Filed under: Capitalism, Economy, Election 2012, Foreign Policy, Freedom, Military, National Security | Tags: Addressing Terrorism, American Foreign Policy, The Commander In Chief Test
Last night Bob Schieffer did a fine job of moderating and keeping the focus on the candidates. Governor Romney came to the debate, opting for a strategy that demonstrated his familiarity with the problems of the world, his ability to focus on what is important, and remaining cool and confident.
Many of his supporters, incensed by the scandal of the administration’s bungling of the Benghazi attack, expected the governor to take him on, and were disappointed. Romney was absolutely clear on what it was all about. A successful foreign policy depends on a strong America, and a strong America depends on a strong economy.
The Obama campaign had made a great effort to portray Mitt Romney as an out-of-touch rich businessman who got rich by nefarious means, attempting to describe Bain Capital as some kind of corporate raider, and Romney as callous and uncaring. It’s true, he is rich. But the first debate where Obama seemed unprepared, contemptuous and snarky revealed a Mitt Romney who was completely different from the Obama team’s portrayal. Here was a businessman who believed his success at reviving and growing businesses, rescuing the Salt Lake Winter Olympics from scandal and financial crisis, and as a successful governor gave him the tools to successfully tackle an economy far too long in recession.
1. Obama has done a bad job of being president. The economy he inherited was indeed in deep trouble, but the recession he “inherited” from George W. Bush ended (officially) in June 2009. He simply did not have the skill set to address it, and had the wrong ideas about what to do. He also inherited a dangerous world, and failed to understand how to make it safe. The country is far from better off after four years. A president who cannot say the word “terrorism” does not clearly understand today’s world.
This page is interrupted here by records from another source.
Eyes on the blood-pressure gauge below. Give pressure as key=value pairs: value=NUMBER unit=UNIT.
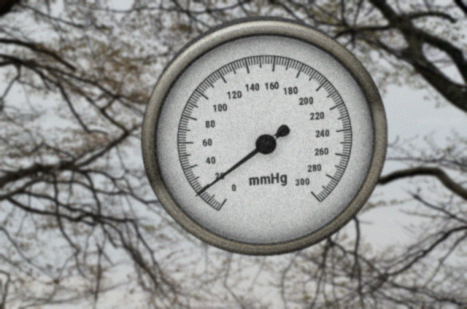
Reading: value=20 unit=mmHg
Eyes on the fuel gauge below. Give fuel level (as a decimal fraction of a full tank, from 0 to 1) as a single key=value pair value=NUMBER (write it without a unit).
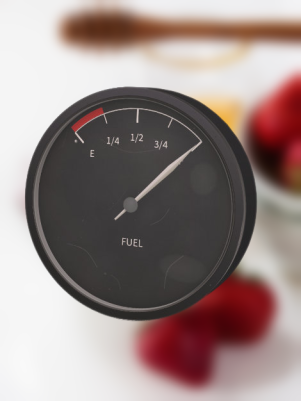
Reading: value=1
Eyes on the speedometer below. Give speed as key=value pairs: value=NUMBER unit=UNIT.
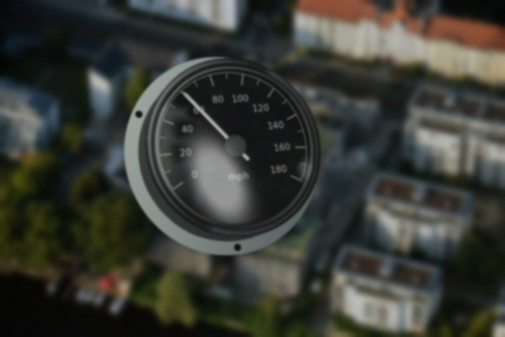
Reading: value=60 unit=mph
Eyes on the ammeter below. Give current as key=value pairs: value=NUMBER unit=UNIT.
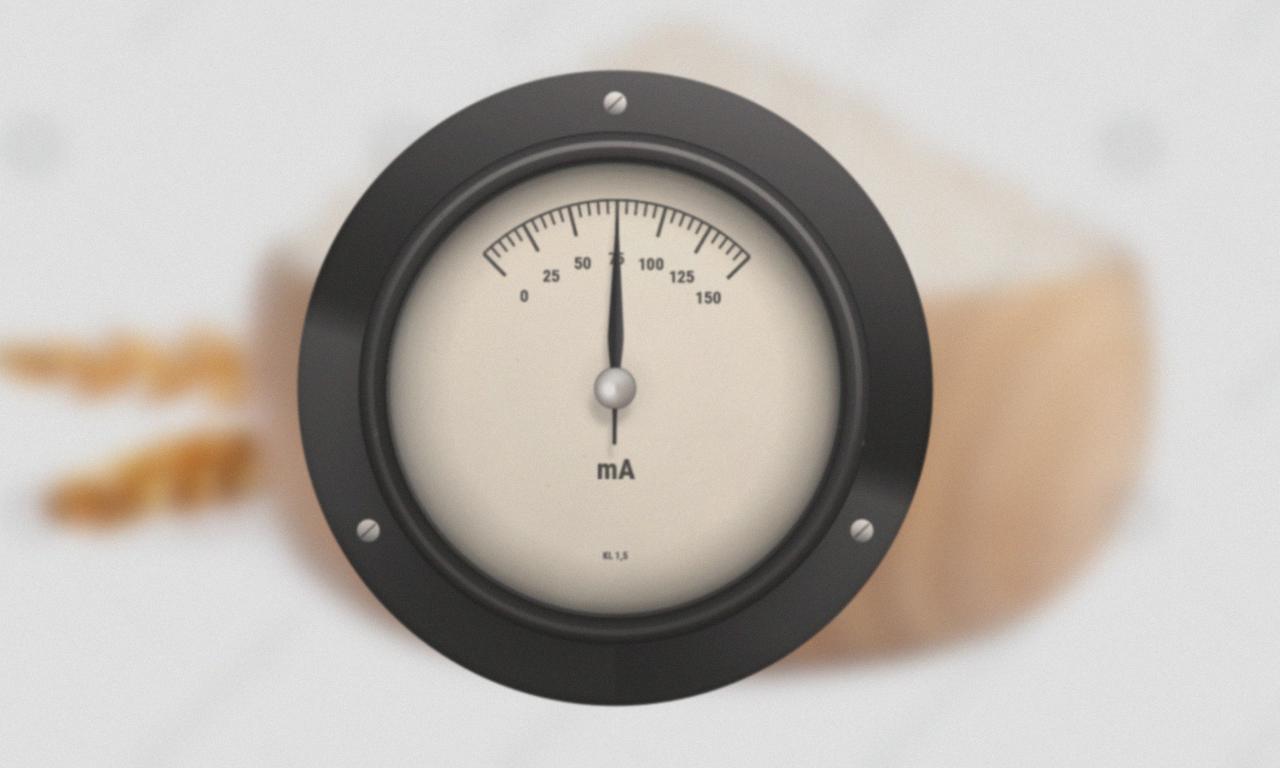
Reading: value=75 unit=mA
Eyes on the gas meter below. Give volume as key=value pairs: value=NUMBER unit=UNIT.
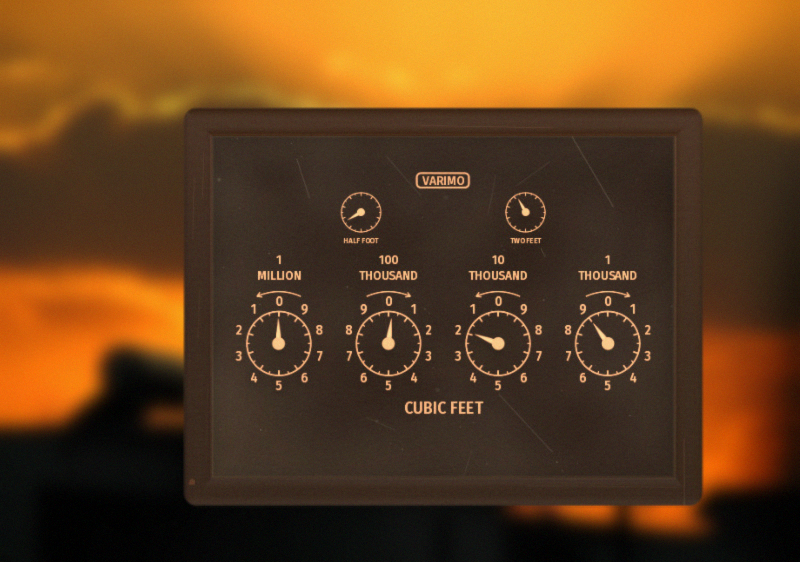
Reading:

2. Mitt Romney, in person, was obviously not the scary fellow portrayed by the Obama campaign. He was a successful businessman who had learned a lot of lessons in 25 years of growing companies and creating jobs, and has sound ideas about how to restore the economy and create jobs. America has enormous wealth in energy, and out abundant supplies of cheap natural gas can fuel a resurgent economy. People saw a Romney that was not only what he appeared to be, but clearly someone who could do the job.
Obama clearly failed the first debate. Even the most ardent Obama supporters were dismayed. So in the second debate, the unfortunate Townhall format, Obama came back ready for battle, angry, snarky, aggressive, belligerent, with an attack still based on Democrat campaign ads that portray that out-of-touch rich fellow. Romney seemed presidential, focused, in command of facts and figures.
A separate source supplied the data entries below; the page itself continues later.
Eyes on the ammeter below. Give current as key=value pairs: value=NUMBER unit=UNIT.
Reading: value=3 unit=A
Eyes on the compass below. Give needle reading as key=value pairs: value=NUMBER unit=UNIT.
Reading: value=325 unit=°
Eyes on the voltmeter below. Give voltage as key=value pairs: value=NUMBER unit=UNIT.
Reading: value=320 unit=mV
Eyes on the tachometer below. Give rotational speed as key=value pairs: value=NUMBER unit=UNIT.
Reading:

Last night, if Governor Romney seemed restrained, controlled and presidential, Obama seemed like the desperate challenger. He gazed steadily at Romney with what twitterers called “the death stare” and was snarky and condescending. The exchange about the Navy was telling. Obama tried to claim that the military doesn’t want or need the men and equipment that he is trying to eliminate. This is a flat-out lie. The Military is screaming bloody murder to the extent they can while still respecting the authority of the Commander in Chief.
Romney responded that Obama’s cuts to the Navy would take the Navy back to its state in 1916. Obama responded that the nature of the military had changed and we now had ships with flat surfaces that planes land on, and other kinds of ships that go underwater, nuclear submarines, and furthermore perhaps Romney didn’t realize that the military didn’t depend on horses and bayonets any more. Um, the Navy doesn’t call them ships, they call them boats, and the military in Afghanistan has depended on horses, and every Marine gets extensive training in bayonet use, because they are still needed in close combat. This was supposedly a good line for Obama according to his supporters who are a little fuzzy on things military, but it infuriated members of the military and veterans who were appalled by presidential misinformation.
Romney did tackle Obama on his “Apology Tour,” to which Obama responded that reporters would tell him that there was no apology. Well, yes the compliant media perhaps would. Obama’s apology for “dictating to other nations” drew the response from Governor Romney that “America does not dictate to other nations; America has freed other nations from dictators.”
Romney may not have been aggressive in the final debate, but he was presidential, clear and absolutely focused. He passed the Commander in Chief test.